Technological Breakthroughs

If you remember the web diary that I wrote for the Weekly's Cliburn coverage four years ago, you'll have noticed some changes. Now I can italicize the names of pieces and include links to audio and video footage, like I did in the last post. I'm still running out between sessions to post from the press room across the street from Bass Hall. It occurs to me that if I had a Blackberry and a Twitter feed, I could tweet during the performances. The sound of my texting would then quickly get me grabbed by the necktie and ejected from the hall.

The Cliburn itself has kept up with changing media to make themselves more user-friendly. You can log onto their webcasting site and not only catch all the performances online, but also see post-performance interviews with the contestants backstage as well as behind-the-scenes footage. Watch the performances, and you can compare notes (no pun intended) with me. You're almost better off watching from home.

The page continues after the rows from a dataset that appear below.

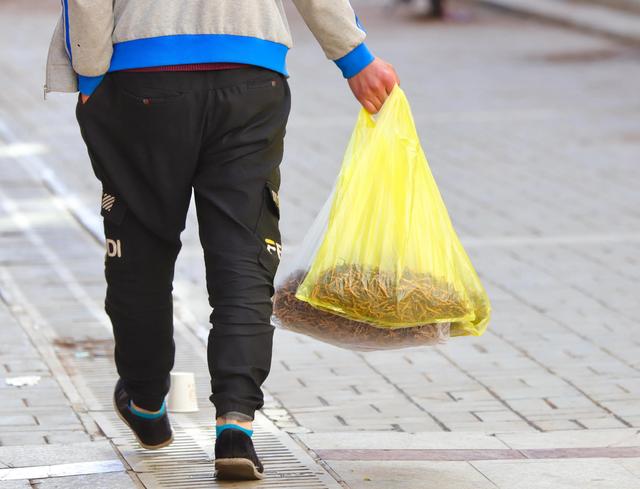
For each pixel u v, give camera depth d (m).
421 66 34.97
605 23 42.69
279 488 7.42
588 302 13.43
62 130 24.27
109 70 7.06
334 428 9.25
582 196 19.23
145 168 7.15
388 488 7.54
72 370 10.59
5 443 8.60
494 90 30.80
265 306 7.23
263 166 7.22
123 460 8.01
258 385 7.23
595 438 8.97
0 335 11.59
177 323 12.21
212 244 7.22
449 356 11.38
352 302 7.46
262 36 7.11
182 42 6.96
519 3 47.97
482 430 9.26
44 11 47.12
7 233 16.03
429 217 7.68
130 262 7.37
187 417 9.23
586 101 29.33
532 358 11.36
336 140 23.91
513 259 15.34
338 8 7.46
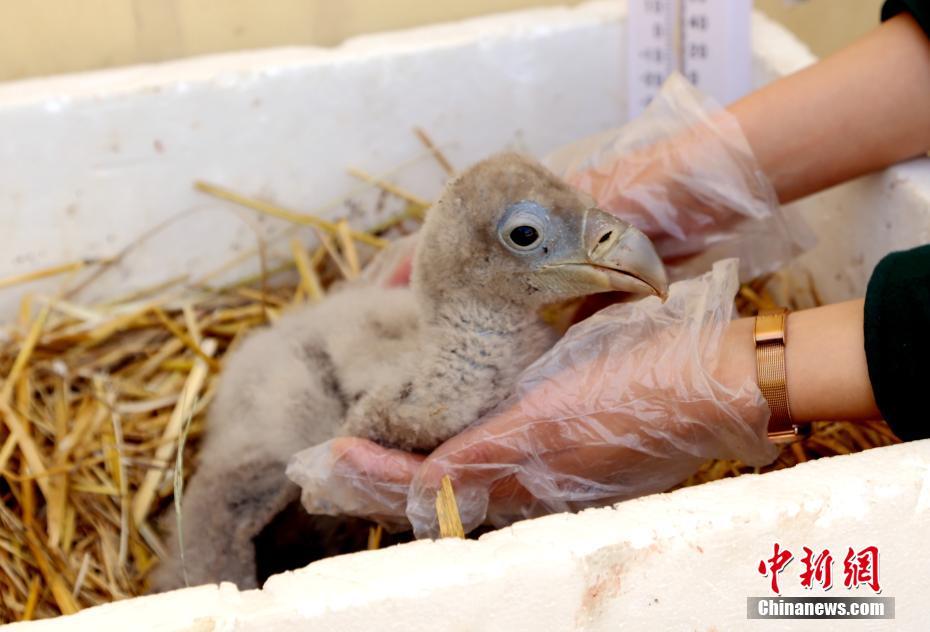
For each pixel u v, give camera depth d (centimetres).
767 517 50
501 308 66
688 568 50
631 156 75
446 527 57
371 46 84
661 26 84
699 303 64
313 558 74
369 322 72
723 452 63
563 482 64
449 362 66
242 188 85
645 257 63
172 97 81
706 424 62
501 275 65
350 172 86
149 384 83
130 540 75
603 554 49
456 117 86
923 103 71
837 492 50
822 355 61
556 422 63
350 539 73
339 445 64
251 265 87
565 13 86
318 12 94
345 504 64
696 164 73
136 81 81
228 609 48
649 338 64
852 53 73
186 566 69
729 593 50
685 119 74
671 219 74
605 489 64
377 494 64
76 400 81
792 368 61
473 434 63
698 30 83
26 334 83
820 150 73
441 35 85
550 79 86
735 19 82
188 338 83
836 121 72
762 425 62
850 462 52
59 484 75
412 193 88
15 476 74
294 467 63
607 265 63
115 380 82
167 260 86
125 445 78
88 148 81
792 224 76
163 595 49
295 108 83
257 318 86
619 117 89
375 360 69
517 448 63
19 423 77
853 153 72
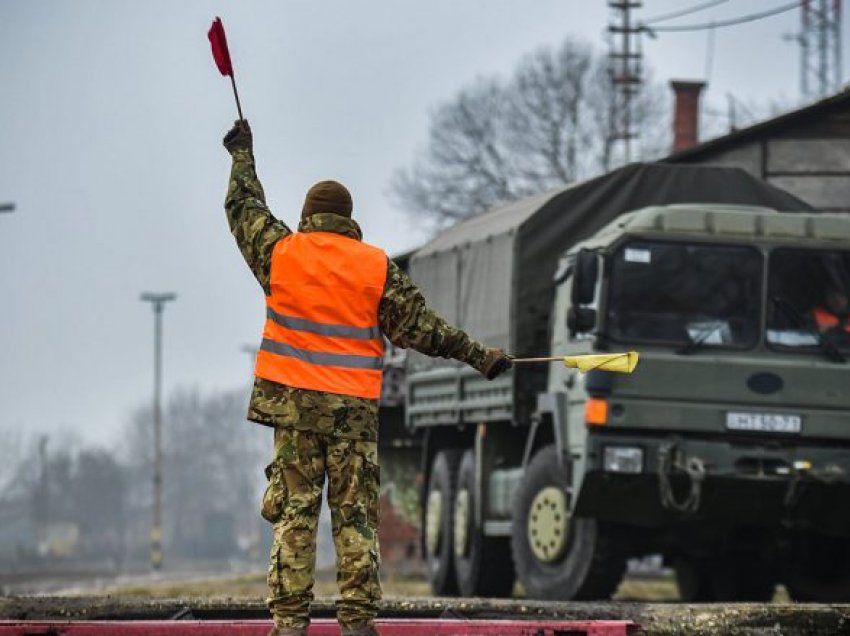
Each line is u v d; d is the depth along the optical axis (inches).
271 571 494.3
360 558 496.1
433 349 511.8
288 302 502.6
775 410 957.8
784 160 2053.4
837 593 1048.8
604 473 948.6
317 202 513.3
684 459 948.6
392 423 1419.8
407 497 1425.9
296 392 498.0
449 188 3563.0
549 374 1045.8
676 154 2071.9
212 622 548.7
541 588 1045.8
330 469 500.4
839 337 969.5
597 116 3585.1
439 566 1266.0
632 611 671.1
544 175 3555.6
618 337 956.6
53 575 4106.8
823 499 963.3
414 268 1314.0
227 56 522.6
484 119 3570.4
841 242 976.9
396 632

Ah, but if you're at home, you won't see the big screen above the stage. It's new, too. The screen carries a video feed from a camera that's behind the pianist, so everybody can now see the pianists' hands. This is great, because people want to see the hands, so they gravitate toward the left side of the hall, but the right side of the hall is where you get better sound from the piano (though the acoustics at the Bass are good enough that you don't lose too much by sitting on the left).

Alas, not all technology is good. Ran Dank's Scriabin performance was almost at its end when somebody's cell phone went off. And here I thought we'd get through at least one session without that happening. Well, I still hold out hope. People, leave the cell phones at home. Your fellow music fans will appreciate it.